Fart Around for Your Health!

How many farts can old fart fart if an old fart walks to fart? I’m sure you’ve heard that one by now after a recent news article suggested that farting while going for a walk on the street after dinner (or any meal) could make you healthier.

It’s not like the only reason is that you get rid of gas and increase intestinal motility to prevent constipation. Some medical experts say it can help control blood sugar.

But you have to fart walk within an hour of finishing a meal to control the glucose spike. You could call it the fart walk sweet spot. There are social implications, especially if the fart walk becomes a growing trend.

What the heck should you wear on fart walks? Windbreakers.

For some reason, Artificial Intelligence (AI) has a lot to say about flatulence, but I usually pass gas over it to move on to other websites to find what might be more reliable information than you get from AI.

While farting a couple dozen times a day can be normal, if you can’t leave your house because of your Frequency Of Odoriferous Farting Impulse (FOOFI), you might want get it checked out.

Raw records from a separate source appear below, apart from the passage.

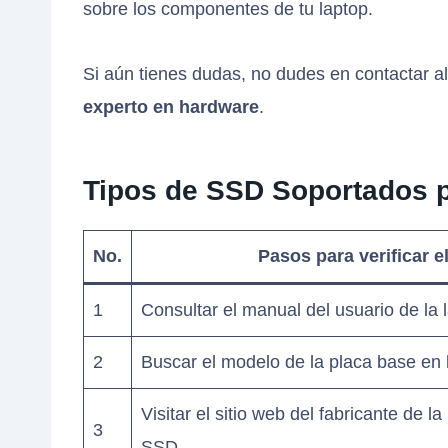
sobre los componentes de tu laptop.
Si aún tienes dudas, no dudes en contactar a
experto en hardware
.
Tipos de SSD Soportados p
No.
Pasos para verificar e
1
Consultar el manual del usuario de la 
2
Buscar el modelo de la placa base en 
Visitar el sitio web del fabricante de 
3
SSD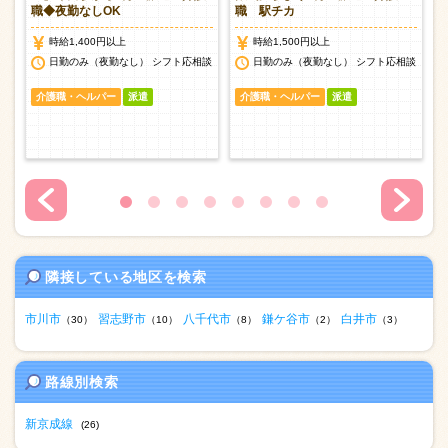
職◆夜勤なしOK
職 駅チカ
時給1,400円以上
時給1,500円以上
日勤のみ（夜勤なし） シフト応相談
日勤のみ（夜勤なし） シフト応相談
介護職・ヘルパー
派遣
介護職・ヘルパー
派遣
隣接している地区を検索
市川市
習志野市
八千代市
鎌ケ谷市
白井市
（30）
（10）
（8）
（2）
（3）
路線別検索
新京成線
(26)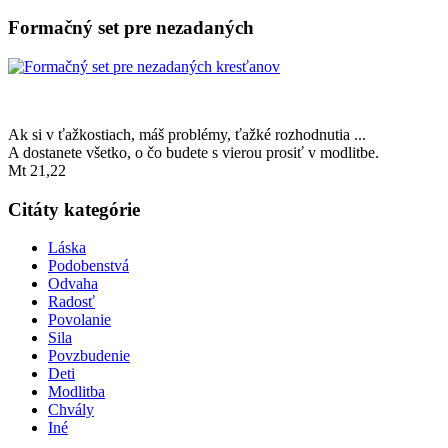
Formačný set pre nezadaných
Ak si v ťažkostiach, máš problémy, ťažké rozhodnutia ...
A dostanete všetko, o čo budete s vierou prosiť v modlitbe.
Mt 21,22
Citáty kategórie
Láska
Podobenstvá
Odvaha
Radosť
Povolanie
Sila
Povzbudenie
Deti
Modlitba
Chvály
Iné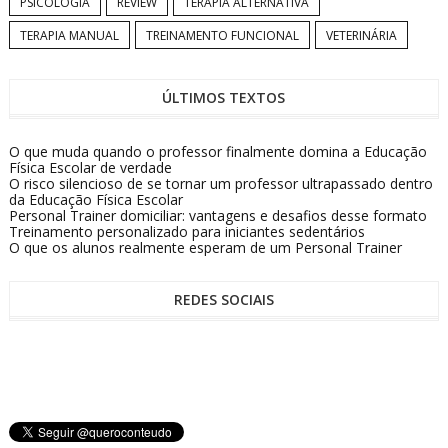
PSICOLOGIA
REVIEW
TERAPIA ALTERNATIVA
TERAPIA MANUAL
TREINAMENTO FUNCIONAL
VETERINÁRIA
ÚLTIMOS TEXTOS
O que muda quando o professor finalmente domina a Educação
Física Escolar de verdade
O risco silencioso de se tornar um professor ultrapassado dentro
da Educação Física Escolar
Personal Trainer domiciliar: vantagens e desafios desse formato
Treinamento personalizado para iniciantes sedentários
O que os alunos realmente esperam de um Personal Trainer
REDES SOCIAIS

Eating a lot of fiber-rich foods can lead to digestive problems that can lead to excessive flatulence. Have you noticed that when you’re in a crowd, people tend to sprint away from you? When you’re in an elevator, do people push any button to get off, even if it’s in the basement, or even between floors?

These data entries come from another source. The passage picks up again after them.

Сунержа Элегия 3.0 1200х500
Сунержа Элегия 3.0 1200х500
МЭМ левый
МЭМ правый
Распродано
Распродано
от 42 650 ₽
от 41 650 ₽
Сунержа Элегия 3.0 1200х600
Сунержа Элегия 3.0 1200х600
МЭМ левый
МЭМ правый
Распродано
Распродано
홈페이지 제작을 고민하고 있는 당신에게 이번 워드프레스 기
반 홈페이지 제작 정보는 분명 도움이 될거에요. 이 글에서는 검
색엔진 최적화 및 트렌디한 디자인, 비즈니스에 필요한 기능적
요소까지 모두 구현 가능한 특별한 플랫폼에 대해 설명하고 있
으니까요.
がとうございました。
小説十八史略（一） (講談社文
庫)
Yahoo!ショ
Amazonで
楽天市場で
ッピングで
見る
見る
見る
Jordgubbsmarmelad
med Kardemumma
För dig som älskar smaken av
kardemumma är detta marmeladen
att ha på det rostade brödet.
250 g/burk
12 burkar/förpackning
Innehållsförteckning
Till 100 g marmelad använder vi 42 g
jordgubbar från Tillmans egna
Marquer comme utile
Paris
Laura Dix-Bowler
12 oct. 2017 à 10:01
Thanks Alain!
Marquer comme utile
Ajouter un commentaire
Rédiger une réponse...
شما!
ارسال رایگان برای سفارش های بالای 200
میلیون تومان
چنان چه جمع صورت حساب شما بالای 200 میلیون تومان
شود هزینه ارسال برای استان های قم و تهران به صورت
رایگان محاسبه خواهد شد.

By the way, did you hear about the guy who farted on an elevator? It was wrong on so many levels.

The food choice thing can be the downside of what often happens when you follow the advice of health care professionals who tell you to avoid carbs and eat more fruits and vegetable. This can happen to guys who hit middle age and start to get that big belly. I’m not sure that the diet change will help much, especially since new studies show that guys can produce more belly fat cells as they get older.

What do you call a large, hairy cryptid who eats too much beef jerky? Bigfart.

Certain diseases can be linked to farting, like irritable bowel syndrome, celiac disease, bowel obstruction, and constipation. Funny, I thought farting was supposed to prevent constipation.

What do you say to someone who has made a commitment to daily fart walks? Conflatulations!